Considering these trends, Chandler, Hamre, and Tom Welna, director of the Macalester High Winds Fund, the college’s community outreach group, sat down to draft community membership policies.

A maximum offering of 100 memberships for neighbors living in a two to three-block radius of campus was the consensus. High Winds sent letters to eligible neighbors and the Leonard Center organized registration nights complete with guided tours. In this first year, the Leonard Center has 92 members from the surrounding community, three-fourths of whom use the facility on a regular basis, estimates Hamre.

Community members, like alumni, pay $240 for a one-year membership that corresponds to the college fiscal calendar, June 1 through May 31. Half-year memberships are also available Dec. 1 through May 31 and can be purchased through February.

“Neighbors who were with us during the construction are now seeing some benefits,” Ron Osterman, equipment and facility manager at the Leonard Center, said. “And the rates are pretty reasonable.”

There are restrictions to the community membership, however. Those members may only work out at the designated morning time during the school year but have open use during academic breaks and summer. They also do not have access to lockers or the opportunity to take fitness classes.

“Some of the people who were most vocal about wanting memberships had to evaluate what they wanted after learning of these restrictions,” Hamre said.

Yehlen says that the community seems pretty satisfied, however. He gets approximately one call per week about membership but feels that other fitness opportunities in the area satisfy that need.

Leonard Center membership opportunities also exist for employees and alumni. Employees receive membership for themselves and one other person for free, while alumni have the choice to purchase summer, half-year, and annual memberships, ranging from $75 to $240. Students also receive one free year of membership after graduation. Anyone can purchase a daily guest pass for $10 as long as they are with a member.

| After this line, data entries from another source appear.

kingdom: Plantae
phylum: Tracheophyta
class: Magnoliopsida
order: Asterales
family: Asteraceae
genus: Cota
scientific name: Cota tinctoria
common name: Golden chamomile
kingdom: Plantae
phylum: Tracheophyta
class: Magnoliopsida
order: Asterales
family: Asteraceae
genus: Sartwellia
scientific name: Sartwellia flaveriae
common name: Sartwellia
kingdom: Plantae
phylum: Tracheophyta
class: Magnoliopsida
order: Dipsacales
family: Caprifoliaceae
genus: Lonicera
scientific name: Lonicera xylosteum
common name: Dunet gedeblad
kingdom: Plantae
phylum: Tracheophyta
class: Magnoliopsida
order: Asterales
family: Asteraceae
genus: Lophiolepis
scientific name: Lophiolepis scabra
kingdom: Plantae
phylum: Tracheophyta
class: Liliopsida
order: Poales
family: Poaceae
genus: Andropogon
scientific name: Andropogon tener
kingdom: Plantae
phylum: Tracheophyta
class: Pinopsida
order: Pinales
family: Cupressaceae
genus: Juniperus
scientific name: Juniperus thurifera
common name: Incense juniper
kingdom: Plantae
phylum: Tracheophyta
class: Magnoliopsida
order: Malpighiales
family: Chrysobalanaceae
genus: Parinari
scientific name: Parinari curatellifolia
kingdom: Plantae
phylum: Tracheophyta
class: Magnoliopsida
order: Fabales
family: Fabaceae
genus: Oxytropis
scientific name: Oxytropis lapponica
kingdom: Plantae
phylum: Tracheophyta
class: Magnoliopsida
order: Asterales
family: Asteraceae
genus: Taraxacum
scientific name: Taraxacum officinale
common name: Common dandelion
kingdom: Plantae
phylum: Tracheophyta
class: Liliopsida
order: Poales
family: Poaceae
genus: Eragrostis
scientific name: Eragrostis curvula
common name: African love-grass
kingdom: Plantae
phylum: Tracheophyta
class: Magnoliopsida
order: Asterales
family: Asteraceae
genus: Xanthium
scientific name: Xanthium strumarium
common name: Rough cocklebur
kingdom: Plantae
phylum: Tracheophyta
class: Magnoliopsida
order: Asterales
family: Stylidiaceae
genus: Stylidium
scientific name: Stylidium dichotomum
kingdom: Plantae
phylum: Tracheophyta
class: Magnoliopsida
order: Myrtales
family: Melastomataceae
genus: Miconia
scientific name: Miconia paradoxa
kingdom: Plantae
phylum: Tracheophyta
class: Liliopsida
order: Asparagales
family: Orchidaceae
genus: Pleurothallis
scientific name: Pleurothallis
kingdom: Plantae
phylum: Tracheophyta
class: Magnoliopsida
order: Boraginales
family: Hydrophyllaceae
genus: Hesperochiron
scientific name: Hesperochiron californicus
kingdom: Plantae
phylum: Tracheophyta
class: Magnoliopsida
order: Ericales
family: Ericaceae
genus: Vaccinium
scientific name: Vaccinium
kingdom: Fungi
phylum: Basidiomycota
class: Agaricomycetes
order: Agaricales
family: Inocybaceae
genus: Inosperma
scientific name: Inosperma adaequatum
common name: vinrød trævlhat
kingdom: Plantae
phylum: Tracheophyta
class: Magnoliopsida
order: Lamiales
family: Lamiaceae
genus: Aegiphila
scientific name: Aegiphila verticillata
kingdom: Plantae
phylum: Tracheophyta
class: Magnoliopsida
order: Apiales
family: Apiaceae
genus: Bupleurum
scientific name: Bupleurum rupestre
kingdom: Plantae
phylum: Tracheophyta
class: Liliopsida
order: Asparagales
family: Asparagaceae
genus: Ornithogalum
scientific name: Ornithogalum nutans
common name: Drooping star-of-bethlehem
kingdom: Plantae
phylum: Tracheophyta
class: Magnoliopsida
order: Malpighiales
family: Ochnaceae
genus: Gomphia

“I think that the people who work there are very helpful,” anthropology professor Ron Barrett said. “I tend to work out in the afternoons though less lately because of the sports teams, but I’ll bring my girls and we’ll dance around in the studio.”

Despite positive feedback, there are no set plans to reevaluate membership structure in the future.

“We’re certainly not in the membership business to generate income,” Osterman said, though membership revenue is being directed toward facility upkeep. He also finds it difficult to accommodate month to month memberships because of the Leonard Center’s usage patterns.

Nevertheless, community interest is still high. Phone calls from community members hoping to rent space in the facility are frequent.

“Our summer camps and conference business has increased since the building of this facility,” Hamre said.

But many outside requests are also denied.

“There was never any intention for the Leonard Center to take the place of Lifetime Fitness. The intentions of the building were always directed toward the campus community,” Chandler said. “I think our students, faculty, and staff really value that the Leonard Center is here for them.